> _WHAT YOU HAVE TO DO_
Write out the text of every row below again, word for word and line for line, leaving the images out of your answer.

> _MATERIAL TO PROCESS_
----------

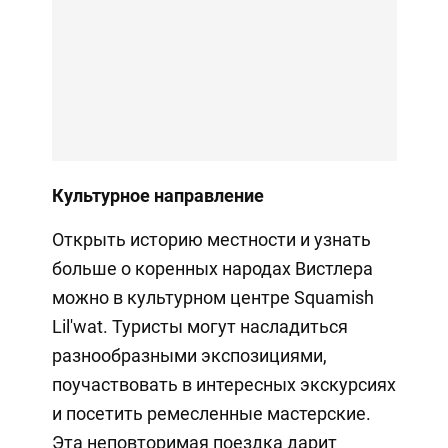
Культурное направление
Открыть историю местности и узнать
больше о коренных народах Вистлера
можно в культурном центре Squamish
Lil'wat. Туристы могут насладиться
разнообразными экспозициями,
поучаствовать в интересных экскурсиях
и посетить ремесленные мастерские.
Эта неповторимая поездка дарит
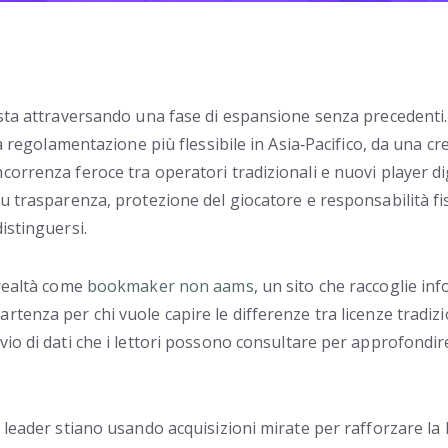
 sta attraversando una fase di espansione senza precedenti.
una regolamentazione più flessibile in Asia‑Pacifico, da una
rrenza feroce tra operatori tradizionali e nuovi player digi
su trasparenza, protezione del giocatore e responsabilità 
istinguersi.
 realtà come
bookmaker non aams
, un sito che raccoglie i
tenza per chi vuole capire le differenze tra licenze tradizio
vio di dati che i lettori possono consultare per approfondi
 leader stiano usando acquisizioni mirate per rafforzare la 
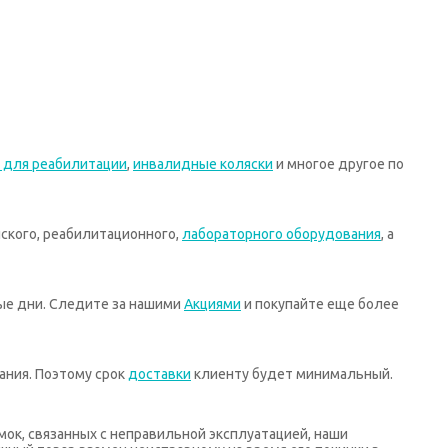
 для реабилитации
,
инвалидные коляски
и многое другое по
ского, реабилитационного,
лабораторного оборудования
, а
ные дни. Следите за нашими
Акциями
и покупайте еще более
ания. Поэтому срок
доставки
клиенту будет минимальный.
мок, связанных с неправильной эксплуатацией, наши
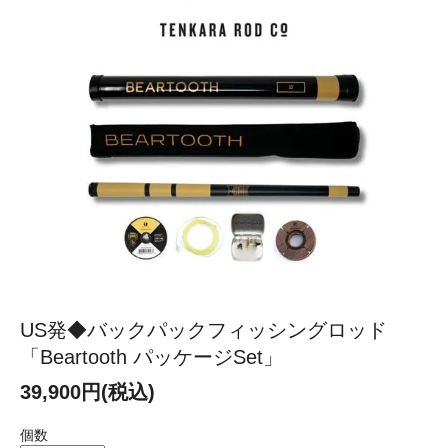
US発◆バックパックフィッシングロッド
「Beartooth パッケージSet」
39,900円(税込)
個数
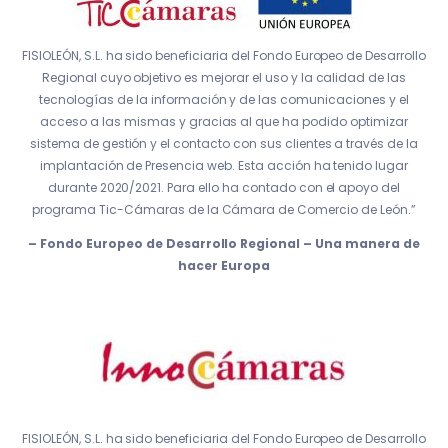
FISIOLEÓN, S.L. ha sido beneficiaria del Fondo Europeo de Desarrollo
Regional cuyo objetivo es mejorar el uso y la calidad de las
tecnologías de la información y de las comunicaciones y el
acceso a las mismas y gracias al que ha podido optimizar
sistema de gestión y el contacto con sus clientes a través de la
implantación de Presencia web. Esta acción ha tenido lugar
durante 2020/2021. Para ello ha contado con el apoyo del
programa Tic-Cámaras de la Cámara de Comercio de León.”
– Fondo Europeo de Desarrollo Regional – Una manera de
hacer Europa
FISIOLEÓN, S.L. ha sido beneficiaria del Fondo Europeo de Desarrollo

----------

> _RESULT OF THE EXERCISE_
Культурное направление
Открыть историю местности и узнать
больше о коренных народах Вистлера
можно в культурном центре Squamish
Lil'wat. Туристы могут насладиться
разнообразными экспозициями,
поучаствовать в интересных экскурсиях
и посетить ремесленные мастерские.
Эта неповторимая поездка дарит
 sta attraversando una fase di espansione senza precedenti.
una regolamentazione più flessibile in Asia‑Pacifico, da una
rrenza feroce tra operatori tradizionali e nuovi player digi
su trasparenza, protezione del giocatore e responsabilità 
istinguersi.
 realtà come
bookmaker non aams
, un sito che raccoglie i
tenza per chi vuole capire le differenze tra licenze tradizio
vio di dati che i lettori possono consultare per approfondi
 leader stiano usando acquisizioni mirate per rafforzare la 
 для реабилитации
,
инвалидные коляски
и многое другое по
ского, реабилитационного,
лабораторного оборудования
, а
ные дни. Следите за нашими
Акциями
и покупайте еще более
ания. Поэтому срок
доставки
клиенту будет минимальный.
мок, связанных с неправильной эксплуатацией, наши
US発◆バックパックフィッシングロッド
「Beartooth パッケージSet」
39,900円(税込)
個数
FISIOLEÓN, S.L. ha sido beneficiaria del Fondo Europeo de Desarrollo
Regional cuyo objetivo es mejorar el uso y la calidad de las
tecnologías de la información y de las comunicaciones y el
acceso a las mismas y gracias al que ha podido optimizar
sistema de gestión y el contacto con sus clientes a través de la
implantación de Presencia web. Esta acción ha tenido lugar
durante 2020/2021. Para ello ha contado con el apoyo del
programa Tic-Cámaras de la Cámara de Comercio de León.”
– Fondo Europeo de Desarrollo Regional – Una manera de
hacer Europa
FISIOLEÓN, S.L. ha sido beneficiaria del Fondo Europeo de Desarrollo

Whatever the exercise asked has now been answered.